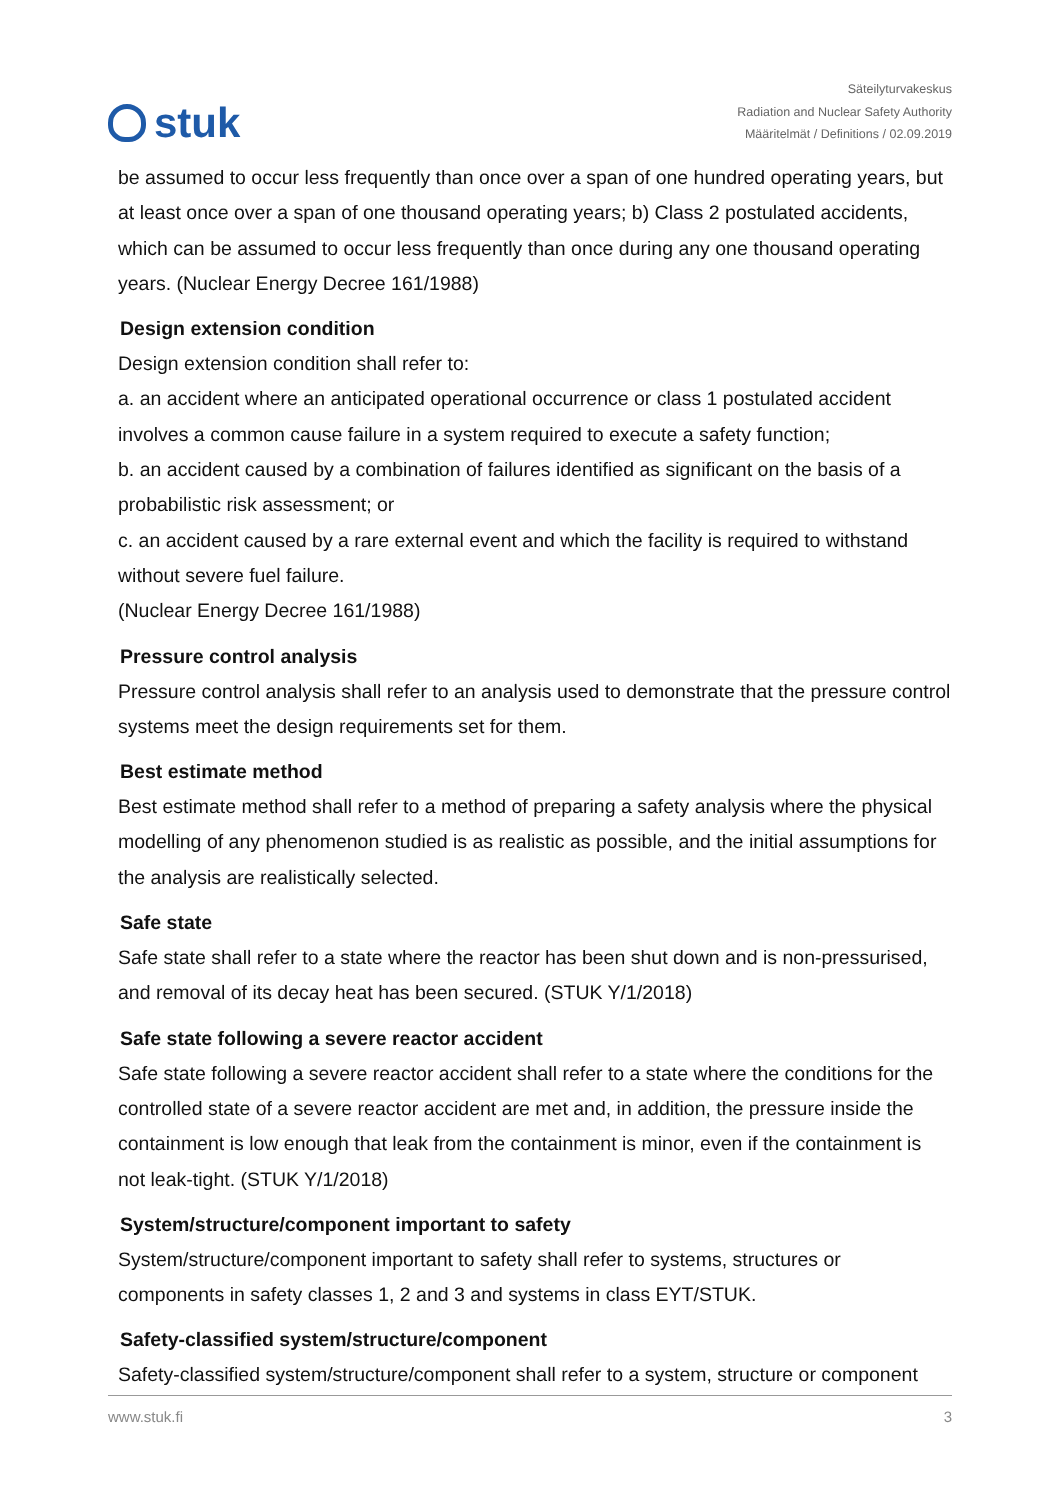stuk
Säteilyturvakeskus
Radiation and Nuclear Safety Authority
Määritelmät / Definitions / 02.09.2019
be assumed to occur less frequently than once over a span of one hundred operating years, but at least once over a span of one thousand operating years; b) Class 2 postulated accidents, which can be assumed to occur less frequently than once during any one thousand operating years. (Nuclear Energy Decree 161/1988)
Design extension condition
Design extension condition shall refer to:
a. an accident where an anticipated operational occurrence or class 1 postulated accident involves a common cause failure in a system required to execute a safety function;
b. an accident caused by a combination of failures identified as significant on the basis of a probabilistic risk assessment; or
c. an accident caused by a rare external event and which the facility is required to withstand without severe fuel failure.
(Nuclear Energy Decree 161/1988)
Pressure control analysis
Pressure control analysis shall refer to an analysis used to demonstrate that the pressure control systems meet the design requirements set for them.
Best estimate method
Best estimate method shall refer to a method of preparing a safety analysis where the physical modelling of any phenomenon studied is as realistic as possible, and the initial assumptions for the analysis are realistically selected.
Safe state
Safe state shall refer to a state where the reactor has been shut down and is non-pressurised, and removal of its decay heat has been secured. (STUK Y/1/2018)
Safe state following a severe reactor accident
Safe state following a severe reactor accident shall refer to a state where the conditions for the controlled state of a severe reactor accident are met and, in addition, the pressure inside the containment is low enough that leak from the containment is minor, even if the containment is not leak-tight. (STUK Y/1/2018)
System/structure/component important to safety
System/structure/component important to safety shall refer to systems, structures or components in safety classes 1, 2 and 3 and systems in class EYT/STUK.
Safety-classified system/structure/component
Safety-classified system/structure/component shall refer to a system, structure or component
www.stuk.fi 3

What you need to do:
Each line above should be set down exactly as written, with pictures excluded.

Exercise response:
stuk
Säteilyturvakeskus
Radiation and Nuclear Safety Authority
Määritelmät / Definitions / 02.09.2019
be assumed to occur less frequently than once over a span of one hundred operating years, but at least once over a span of one thousand operating years; b) Class 2 postulated accidents, which can be assumed to occur less frequently than once during any one thousand operating years. (Nuclear Energy Decree 161/1988)
Design extension condition
Design extension condition shall refer to:
a. an accident where an anticipated operational occurrence or class 1 postulated accident involves a common cause failure in a system required to execute a safety function;
b. an accident caused by a combination of failures identified as significant on the basis of a probabilistic risk assessment; or
c. an accident caused by a rare external event and which the facility is required to withstand without severe fuel failure.
(Nuclear Energy Decree 161/1988)
Pressure control analysis
Pressure control analysis shall refer to an analysis used to demonstrate that the pressure control systems meet the design requirements set for them.
Best estimate method
Best estimate method shall refer to a method of preparing a safety analysis where the physical modelling of any phenomenon studied is as realistic as possible, and the initial assumptions for the analysis are realistically selected.
Safe state
Safe state shall refer to a state where the reactor has been shut down and is non-pressurised, and removal of its decay heat has been secured. (STUK Y/1/2018)
Safe state following a severe reactor accident
Safe state following a severe reactor accident shall refer to a state where the conditions for the controlled state of a severe reactor accident are met and, in addition, the pressure inside the containment is low enough that leak from the containment is minor, even if the containment is not leak-tight. (STUK Y/1/2018)
System/structure/component important to safety
System/structure/component important to safety shall refer to systems, structures or components in safety classes 1, 2 and 3 and systems in class EYT/STUK.
Safety-classified system/structure/component
Safety-classified system/structure/component shall refer to a system, structure or component
www.stuk.fi 3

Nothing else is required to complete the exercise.